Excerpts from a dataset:
= = = = =
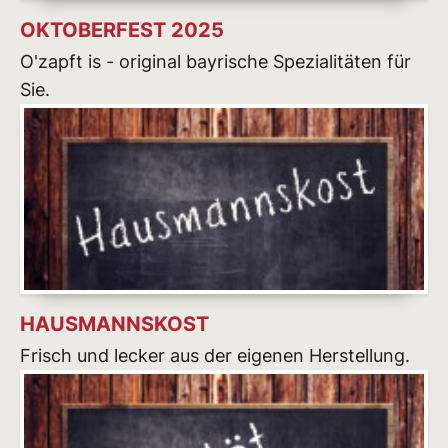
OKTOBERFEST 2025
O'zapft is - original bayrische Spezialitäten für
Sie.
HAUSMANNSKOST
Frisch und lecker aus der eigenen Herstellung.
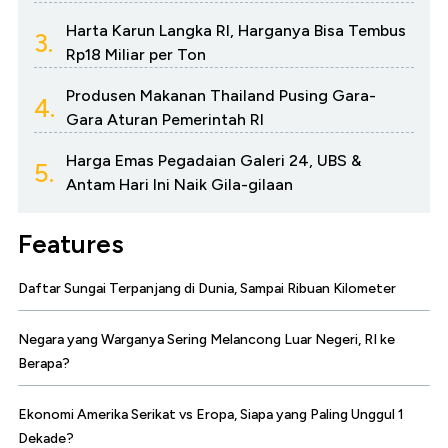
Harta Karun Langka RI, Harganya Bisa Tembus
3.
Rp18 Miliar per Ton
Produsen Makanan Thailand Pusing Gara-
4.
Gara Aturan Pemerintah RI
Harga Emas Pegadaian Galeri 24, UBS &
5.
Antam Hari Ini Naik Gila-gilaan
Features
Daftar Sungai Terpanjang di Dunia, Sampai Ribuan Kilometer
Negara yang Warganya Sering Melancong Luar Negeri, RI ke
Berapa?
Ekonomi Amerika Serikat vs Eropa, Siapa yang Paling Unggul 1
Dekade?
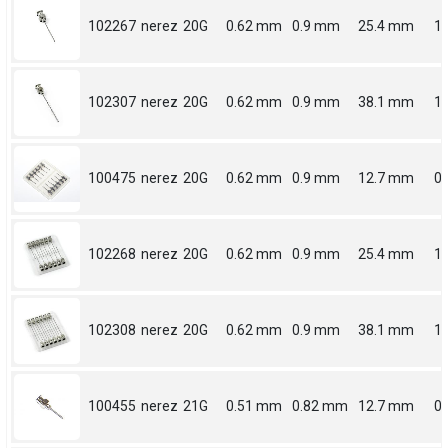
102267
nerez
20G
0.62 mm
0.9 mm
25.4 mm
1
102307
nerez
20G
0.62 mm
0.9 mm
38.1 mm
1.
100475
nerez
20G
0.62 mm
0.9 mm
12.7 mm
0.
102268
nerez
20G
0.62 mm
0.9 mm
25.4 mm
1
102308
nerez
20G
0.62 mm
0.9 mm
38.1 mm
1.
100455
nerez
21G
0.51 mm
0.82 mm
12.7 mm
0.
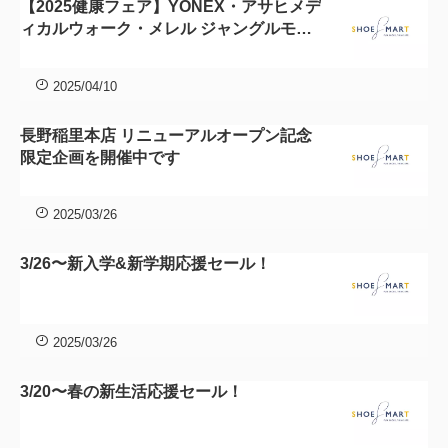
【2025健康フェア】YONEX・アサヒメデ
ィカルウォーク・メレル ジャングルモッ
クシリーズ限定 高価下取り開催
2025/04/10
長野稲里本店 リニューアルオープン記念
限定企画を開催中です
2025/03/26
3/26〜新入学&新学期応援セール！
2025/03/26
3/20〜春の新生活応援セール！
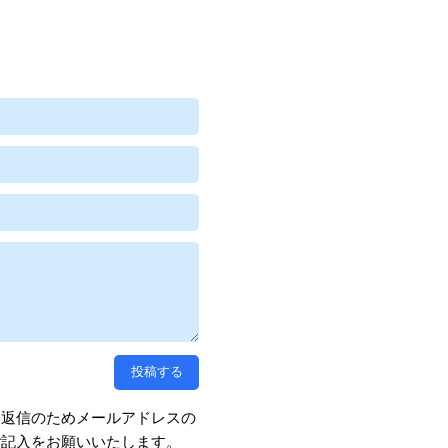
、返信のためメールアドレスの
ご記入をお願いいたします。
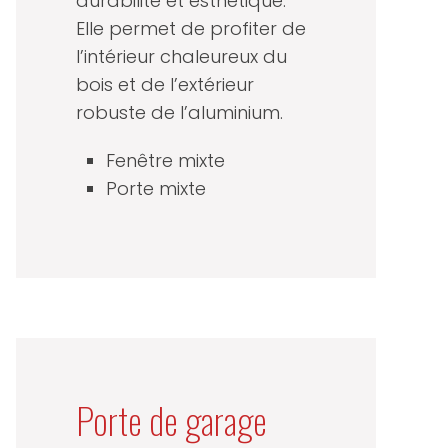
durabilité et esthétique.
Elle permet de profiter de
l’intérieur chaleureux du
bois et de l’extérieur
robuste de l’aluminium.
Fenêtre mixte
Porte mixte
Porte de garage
= = = = =
Exercise goal
Copy the text of all the entries above line for line, and leave the pictures out.

Task output
OKTOBERFEST 2025
O'zapft is - original bayrische Spezialitäten für
Sie.
HAUSMANNSKOST
Frisch und lecker aus der eigenen Herstellung.
Harta Karun Langka RI, Harganya Bisa Tembus
3.
Rp18 Miliar per Ton
Produsen Makanan Thailand Pusing Gara-
4.
Gara Aturan Pemerintah RI
Harga Emas Pegadaian Galeri 24, UBS &
5.
Antam Hari Ini Naik Gila-gilaan
Features
Daftar Sungai Terpanjang di Dunia, Sampai Ribuan Kilometer
Negara yang Warganya Sering Melancong Luar Negeri, RI ke
Berapa?
Ekonomi Amerika Serikat vs Eropa, Siapa yang Paling Unggul 1
Dekade?
102267
nerez
20G
0.62 mm
0.9 mm
25.4 mm
1
102307
nerez
20G
0.62 mm
0.9 mm
38.1 mm
1.
100475
nerez
20G
0.62 mm
0.9 mm
12.7 mm
0.
102268
nerez
20G
0.62 mm
0.9 mm
25.4 mm
1
102308
nerez
20G
0.62 mm
0.9 mm
38.1 mm
1.
100455
nerez
21G
0.51 mm
0.82 mm
12.7 mm
0.
【2025健康フェア】YONEX・アサヒメデ
ィカルウォーク・メレル ジャングルモッ
クシリーズ限定 高価下取り開催
2025/04/10
長野稲里本店 リニューアルオープン記念
限定企画を開催中です
2025/03/26
3/26〜新入学&新学期応援セール！
2025/03/26
3/20〜春の新生活応援セール！
、返信のためメールアドレスの
ご記入をお願いいたします。
durabilité et esthétique.
Elle permet de profiter de
l’intérieur chaleureux du
bois et de l’extérieur
robuste de l’aluminium.
Fenêtre mixte
Porte mixte
Porte de garage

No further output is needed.